Maybe dumped their navigation records… something that bad…

"Vikktakkht," the captain said, and his heart skipped a beat. Or two. He remembered the jail. He remembered the kif he'd talked to every day. He remembered the richly dressed one who'd said…

… said, "Remember my name…"

"Meetpoint," he managed to say.

"Where on Meetpoint? Was he the one you hit?"

"I — don't know."

"But you know this name."

"He said… 'Someday you'll want to ask me a question.' "

"What question?"

"I don't know." He shook his head in utter confusion. "That was all he said. I was in the jail. And that was what he said."

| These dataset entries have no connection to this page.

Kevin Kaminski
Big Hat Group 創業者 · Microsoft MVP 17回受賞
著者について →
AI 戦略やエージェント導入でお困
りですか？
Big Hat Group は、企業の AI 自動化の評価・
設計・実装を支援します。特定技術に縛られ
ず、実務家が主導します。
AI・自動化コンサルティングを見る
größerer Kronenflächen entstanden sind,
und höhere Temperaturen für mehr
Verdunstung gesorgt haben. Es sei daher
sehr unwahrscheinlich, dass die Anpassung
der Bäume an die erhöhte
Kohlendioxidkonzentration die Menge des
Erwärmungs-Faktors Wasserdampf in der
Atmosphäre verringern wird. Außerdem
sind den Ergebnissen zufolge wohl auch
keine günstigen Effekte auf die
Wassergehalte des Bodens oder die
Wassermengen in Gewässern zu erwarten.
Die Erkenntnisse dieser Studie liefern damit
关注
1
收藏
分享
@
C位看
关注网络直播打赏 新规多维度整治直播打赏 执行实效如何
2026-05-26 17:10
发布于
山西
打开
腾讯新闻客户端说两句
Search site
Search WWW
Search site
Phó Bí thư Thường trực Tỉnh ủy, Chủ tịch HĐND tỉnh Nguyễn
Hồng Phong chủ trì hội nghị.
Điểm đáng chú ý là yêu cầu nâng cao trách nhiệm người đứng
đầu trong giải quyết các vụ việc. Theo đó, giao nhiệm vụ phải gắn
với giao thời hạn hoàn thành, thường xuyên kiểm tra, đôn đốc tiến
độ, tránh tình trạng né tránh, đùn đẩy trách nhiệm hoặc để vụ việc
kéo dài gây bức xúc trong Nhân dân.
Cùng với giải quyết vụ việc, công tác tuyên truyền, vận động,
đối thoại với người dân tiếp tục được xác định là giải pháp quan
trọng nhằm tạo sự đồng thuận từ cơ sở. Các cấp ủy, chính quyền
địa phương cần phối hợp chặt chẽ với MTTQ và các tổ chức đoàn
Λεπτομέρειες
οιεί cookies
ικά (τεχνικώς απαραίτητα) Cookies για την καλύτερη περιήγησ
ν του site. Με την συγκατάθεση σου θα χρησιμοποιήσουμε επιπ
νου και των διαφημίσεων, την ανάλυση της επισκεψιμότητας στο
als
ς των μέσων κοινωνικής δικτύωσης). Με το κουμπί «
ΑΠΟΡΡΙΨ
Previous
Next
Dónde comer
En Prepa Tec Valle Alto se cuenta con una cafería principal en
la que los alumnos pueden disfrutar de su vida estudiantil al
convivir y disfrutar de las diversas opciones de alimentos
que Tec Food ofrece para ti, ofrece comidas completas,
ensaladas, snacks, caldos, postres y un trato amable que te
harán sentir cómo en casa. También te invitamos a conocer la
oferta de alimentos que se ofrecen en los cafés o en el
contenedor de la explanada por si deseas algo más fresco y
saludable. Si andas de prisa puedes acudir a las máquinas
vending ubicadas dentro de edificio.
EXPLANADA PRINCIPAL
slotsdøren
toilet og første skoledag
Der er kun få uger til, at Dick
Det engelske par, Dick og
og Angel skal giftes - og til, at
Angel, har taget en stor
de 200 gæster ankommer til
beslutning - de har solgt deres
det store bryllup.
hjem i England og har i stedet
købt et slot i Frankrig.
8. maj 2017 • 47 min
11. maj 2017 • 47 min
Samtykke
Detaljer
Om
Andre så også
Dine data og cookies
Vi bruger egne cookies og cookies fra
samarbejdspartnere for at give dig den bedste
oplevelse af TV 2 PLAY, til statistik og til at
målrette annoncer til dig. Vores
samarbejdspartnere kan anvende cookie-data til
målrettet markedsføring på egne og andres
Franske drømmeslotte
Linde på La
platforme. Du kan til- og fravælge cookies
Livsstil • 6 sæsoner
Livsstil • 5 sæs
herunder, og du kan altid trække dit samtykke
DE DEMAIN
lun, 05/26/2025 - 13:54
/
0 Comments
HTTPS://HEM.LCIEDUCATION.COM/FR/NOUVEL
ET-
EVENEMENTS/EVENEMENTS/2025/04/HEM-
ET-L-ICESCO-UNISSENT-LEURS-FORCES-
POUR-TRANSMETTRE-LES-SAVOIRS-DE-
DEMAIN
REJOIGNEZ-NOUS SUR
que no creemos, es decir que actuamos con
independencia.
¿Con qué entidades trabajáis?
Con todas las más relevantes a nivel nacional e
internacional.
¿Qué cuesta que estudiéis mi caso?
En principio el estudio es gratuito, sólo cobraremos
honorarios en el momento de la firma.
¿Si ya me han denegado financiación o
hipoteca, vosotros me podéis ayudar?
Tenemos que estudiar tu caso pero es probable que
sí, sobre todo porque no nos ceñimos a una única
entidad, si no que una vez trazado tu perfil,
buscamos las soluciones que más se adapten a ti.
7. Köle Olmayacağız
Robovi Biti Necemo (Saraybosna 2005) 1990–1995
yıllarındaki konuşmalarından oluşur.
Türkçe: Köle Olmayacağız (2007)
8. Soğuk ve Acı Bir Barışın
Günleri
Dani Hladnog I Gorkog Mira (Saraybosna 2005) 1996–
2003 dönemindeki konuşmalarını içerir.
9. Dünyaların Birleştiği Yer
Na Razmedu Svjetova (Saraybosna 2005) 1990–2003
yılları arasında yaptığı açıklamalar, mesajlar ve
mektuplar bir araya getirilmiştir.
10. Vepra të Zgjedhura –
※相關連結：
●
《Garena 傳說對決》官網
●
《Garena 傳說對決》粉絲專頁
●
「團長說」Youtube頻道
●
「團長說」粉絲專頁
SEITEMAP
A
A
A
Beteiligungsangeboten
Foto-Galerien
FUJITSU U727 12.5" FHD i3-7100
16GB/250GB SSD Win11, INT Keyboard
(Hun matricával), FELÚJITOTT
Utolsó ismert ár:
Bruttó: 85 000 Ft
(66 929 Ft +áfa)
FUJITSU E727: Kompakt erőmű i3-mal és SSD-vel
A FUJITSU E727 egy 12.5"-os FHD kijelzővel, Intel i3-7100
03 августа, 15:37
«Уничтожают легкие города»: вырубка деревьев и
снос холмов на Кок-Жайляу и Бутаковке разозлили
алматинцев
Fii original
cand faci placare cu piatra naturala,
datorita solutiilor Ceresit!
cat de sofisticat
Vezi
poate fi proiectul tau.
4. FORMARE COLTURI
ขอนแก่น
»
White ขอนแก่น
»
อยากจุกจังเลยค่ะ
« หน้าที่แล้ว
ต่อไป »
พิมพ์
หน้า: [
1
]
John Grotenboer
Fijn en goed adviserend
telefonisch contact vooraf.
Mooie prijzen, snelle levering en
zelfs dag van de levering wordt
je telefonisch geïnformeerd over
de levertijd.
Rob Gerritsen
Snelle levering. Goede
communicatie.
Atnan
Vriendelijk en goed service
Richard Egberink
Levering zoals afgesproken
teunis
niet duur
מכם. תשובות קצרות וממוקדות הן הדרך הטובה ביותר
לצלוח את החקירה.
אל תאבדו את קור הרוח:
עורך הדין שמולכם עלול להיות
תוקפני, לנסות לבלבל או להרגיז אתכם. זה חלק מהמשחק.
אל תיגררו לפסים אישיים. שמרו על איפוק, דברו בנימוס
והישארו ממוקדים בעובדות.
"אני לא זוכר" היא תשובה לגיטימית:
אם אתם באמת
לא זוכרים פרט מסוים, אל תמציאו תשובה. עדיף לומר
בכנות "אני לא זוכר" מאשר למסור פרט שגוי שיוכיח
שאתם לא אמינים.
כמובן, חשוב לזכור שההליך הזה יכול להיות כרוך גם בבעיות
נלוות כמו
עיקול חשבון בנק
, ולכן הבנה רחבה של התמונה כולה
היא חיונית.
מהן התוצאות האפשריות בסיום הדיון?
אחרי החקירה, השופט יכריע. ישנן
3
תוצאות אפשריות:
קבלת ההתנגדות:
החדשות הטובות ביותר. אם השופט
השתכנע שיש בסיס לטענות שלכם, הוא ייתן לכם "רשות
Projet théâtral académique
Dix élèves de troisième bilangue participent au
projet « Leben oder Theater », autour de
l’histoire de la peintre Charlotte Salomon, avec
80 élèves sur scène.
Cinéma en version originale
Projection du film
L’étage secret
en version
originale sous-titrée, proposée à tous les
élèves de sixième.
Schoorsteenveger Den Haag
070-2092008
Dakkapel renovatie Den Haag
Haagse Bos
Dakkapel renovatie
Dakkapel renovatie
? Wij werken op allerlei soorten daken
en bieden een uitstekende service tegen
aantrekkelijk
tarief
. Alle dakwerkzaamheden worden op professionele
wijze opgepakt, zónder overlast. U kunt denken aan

"You know him from there."

"The day they… brought me to this ship." He didn't know whether what he'd answered was enough. He tried to think if there was anything else, any detail he could dredge up from memory, but nothing came clear to him, nothing had made sense then and nothing made sense now.

"That's all he said, captain. I didn't know what it meant. I still don't. I don't know what question he's talking about. I don't know what he wants."

"What would you ask him?"

"What he means. What he wants. I don't know!"

He was scared, really scared. He hadn't thought about the jail. He had put that place behind him. He trusted them, that there was no way he was going back to that place. But he'd found the way to foul up, it seemed. The captain just stood there looking at him, and finally said, "Are you willing to go out there, Meras?"

"Yes, captain," he said. But the prospect scared him of what else he could find to do wrong, “Whatever you want."

"It's what He wants that worries me. Go back to work. I've got some calling around to do. I'll let you know."

He was through with what they'd assigned him to do, but it didn't seem a good moment to bring that trivial matter up with her. He said quietly, "Aye, captain," and took his list and his pocket computer back to the galley to create something to do.